Freshly grown rolls of fat poured out, his stomach was thrice its size from when he was healthy and only growing bigger. It wobbled like pudding, but grew like a gigantic undercooked pastry that was constantly being pumped fuller, and fuller with cream. He grabbed at his own corpulent flesh, and pulled it back and out of the way as it impeded his ability to reach for more sustenance.
“More, more!” He tried to reach forward but was denied by the hill of his own body which spread out in front of him.
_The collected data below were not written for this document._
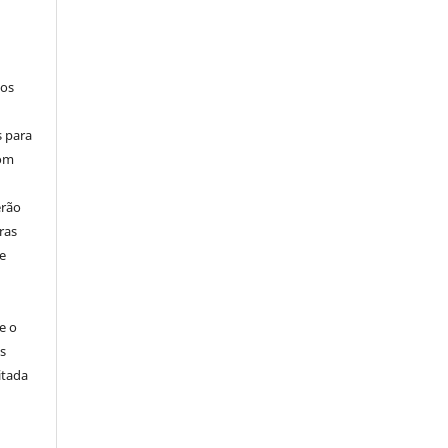
los
s para
com
erão
ras
e
e o
s
itada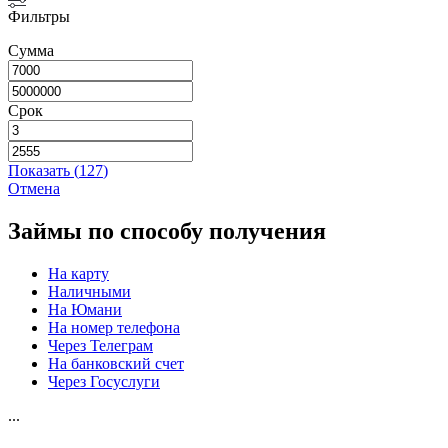
Фильтры
Сумма
Срок
Показать
(
127
)
Отмена
Займы по способу получения
На карту
Наличными
На Юмани
На номер телефона
Через Телеграм
На банковский счет
Через Госуслуги
...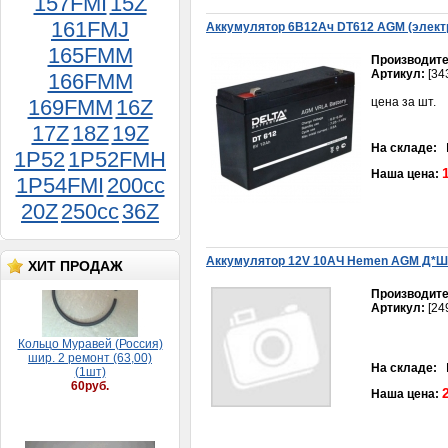
157FMI
15Z
элемент ATV HAMMER 200
161FMJ
300руб.
Аккумулятор 6В12Ач DT612 AGM (элект
165FMM
Производите
Артикул:
[34
166FMM
169FMM
16Z
цена за шт.
17Z
18Z
19Z
На складе:
В
1P52
1P52FMH
Наша цена:
1P54FMI
200cc
20Z
250cc
36Z
Кольцо Муравей (Россия)
шир. 2 ремонт (63,00)
(1шт)
60руб.
Аккумулятор 12V 10AЧ Hemen AGM Д*Ш*В
ХИТ ПРОДАЖ
Производите
Артикул:
[24
На складе:
В
Наша цена:
Ремень вариатора 792-
16 (16,6) Yamaha BWS50/Stels2T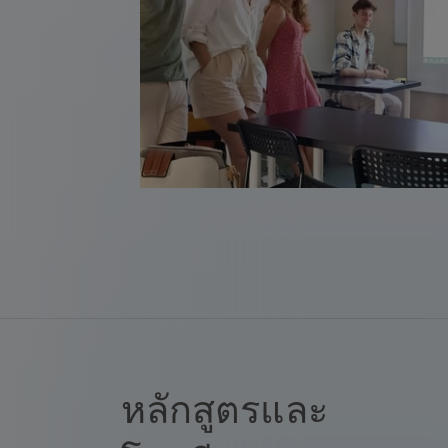
หลักสูตรและ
His love handles had expanded too thoroughly to let him get up from his chair, he was wedged in place. “I need to eat, if they are going to hurt me, I’m going to become more of a monster than them!”
Tom’s eyes flashed blue.
He saw the food in its true form. Everything now looked like it had been crafted from blue slime, but it was no less appetising to him. He stared deeply into the cake set tauntingly in front of him, and in the jelly-like consistency, he saw the wailing face of the thief captain. His stomach growled, and his teeth sharpened like a shark’s. “I need to eat, I need to eat HIM.”
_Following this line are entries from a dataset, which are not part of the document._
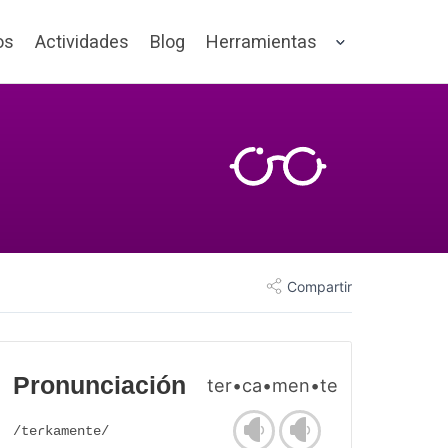
os
Actividades
Blog
Herramientas
Compartir
Pronunciación
ter•ca•men•te
/teɾkamente/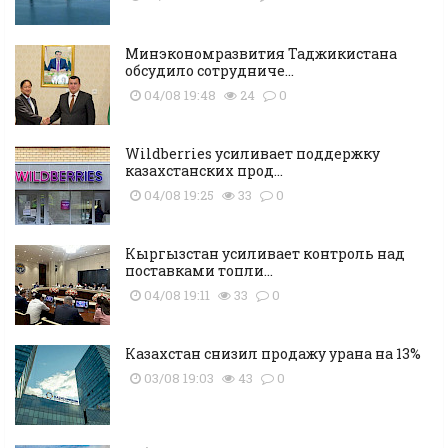
Минэкономразвития Таджикистана
обсудило сотрудниче...
04/08 19:48
24
0
Wildberries усиливает поддержку
казахстанских прод...
04/08 19:25
33
0
Кыргызстан усиливает контроль над
поставками топли...
04/08 19:11
33
0
Казахстан снизил продажу урана на 13%
03/08 19:03
43
0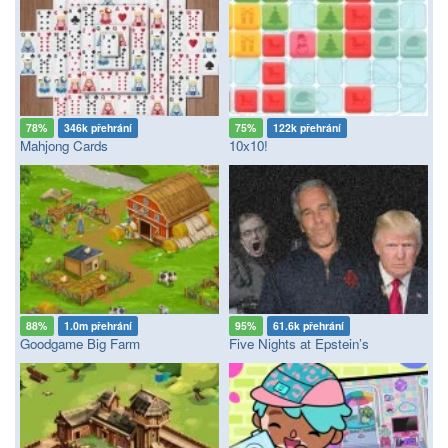
78%
346k přehrání
75%
122k přehrání
Mahjong Cards
10x10!
88%
1.0m přehrání
95%
61.6k přehrání
Goodgame Big Farm
Five Nights at Epstein’s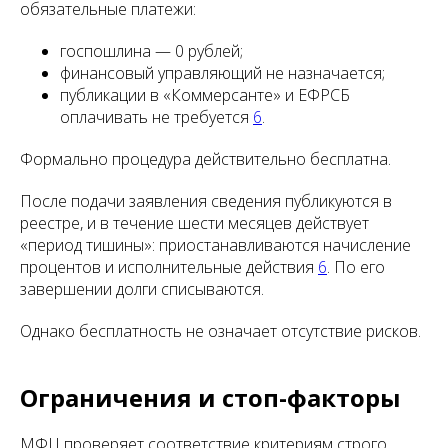
обязательные платежи:
госпошлина — 0 рублей;
финансовый управляющий не назначается;
публикации в «Коммерсанте» и ЕФРСБ
оплачивать не требуется
6
.
Формально процедура действительно бесплатна.
После подачи заявления сведения публикуются в
реестре, и в течение шести месяцев действует
«период тишины»: приостанавливаются начисление
процентов и исполнительные действия
6
. По его
завершении долги списываются.
Однако бесплатность не означает отсутствие рисков.
Ограничения и стоп-факторы
МФЦ проверяет соответствие критериям строго.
Adalbert laughed. “Oh, Thomas. I knew you were a keeper. You’re just as monstrous as me! Tell me, do you realize that you’ve been eating their souls, mm? All those nasty, dirty, wicked souls who would do you harm are trapped in that fat gut of yours.” Adalbert leaned on Tom’s expanse, like a gossiping schoolgirl waiting for a juicy piece of information.
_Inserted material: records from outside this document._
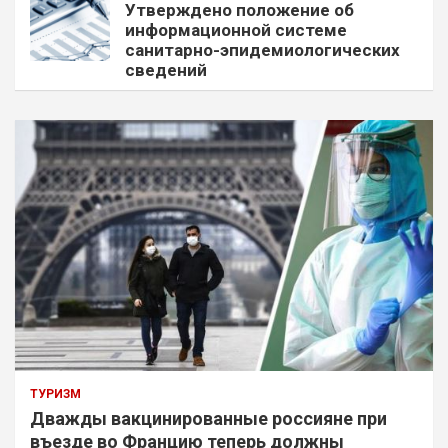
Утверждено положение об
информационной системе
санитарно-эпидемиологических
сведений
ТУРИЗМ
Дважды вакцинированные россияне при
въезде во Францию теперь должны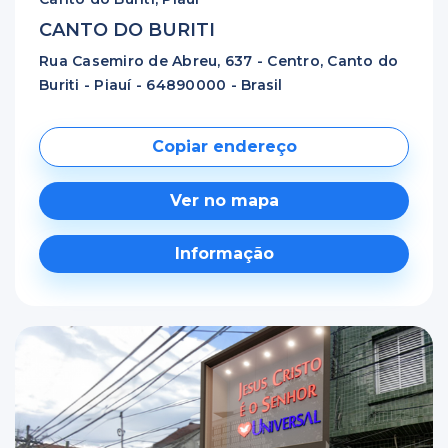
CANTO DO BURITI
Rua Casemiro de Abreu, 637 - Centro, Canto do
Buriti - Piauí - 64890000 - Brasil
Copiar endereço
Ver no mapa
Informação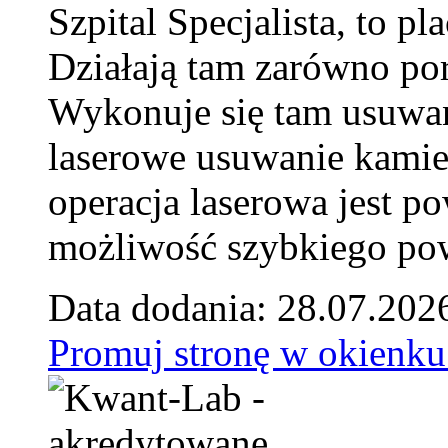
Szpital Specjalista, to 
Działają tam zarówno pora
Wykonuje się tam usuwani
laserowe usuwanie kamie
operacja laserowa jest p
możliwość szybkiego pow
Data dodania: 28.07.202
Promuj stronę w okienku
“I don’t care,” Tom said. “It’s what they deserve. Now FEED ME!”
Adalbert willed the blue-ooze cake, and the entire banquet, to fly into the air. He closed his hand into a fist and merged it into one gigantic sphere of ooze. Its sheen was enough to make Tom drool and unhinge his jaw, widening the dimensions of his mouth until he could almost wrap his lips around the horse-sized orb.
Tom settled for biting it in half. He swallowed it and roared. His face grew an extra chin, and his cheeks blew up like balloons. He kept eating. He kept swelling. His breasts were full and overly full, each the size of giant pumpkins and leaking blue from the nipples. He should have stopped, some moral part of him told him this was wrong, but he denied it and washed it down with the other half of the sphere.
His stomach stopped spreading out, and began to firm up. Like a deflated hot air balloon regaining its air, the yards of fat rose up and took on a semi-spherical shape. Jagged lines like stretch marks painted in glowing blue paint raced across his gut. “W-wait, no, I need to hold them inside of me! I need to eat ALL of them! Stop, wait, wait, no!”
Adalbert sighed. “Ah, eyes bigger than your belly. No need to worry, this happened to me a few times before I got the technique squared away.”
Tom was horrified by his belly which continued to rise up, above his head, and back towards him until he was being smushed into his chair by his own squealing gut. It made a sound like a tea kettle boiling, the whining pitch growing higher, and higher. Tom roared in anger, trying to command himself to stop expanding, but it did nothing. He drowned in his own belly, seconds before the glowing stretch marks opened, and his entire body exploded. He splattered the walls with gallons of blue ooze, while Adalbert laughed in amusement.
“Ah, your first self-inflicted bursting. Don’t worry, dear Thomas,” Adalbert scooped up a handful of blue slime. “Once we put you back together, I’ll be sure to teach you how to ‘properly’ feast on the souls of your enemy.”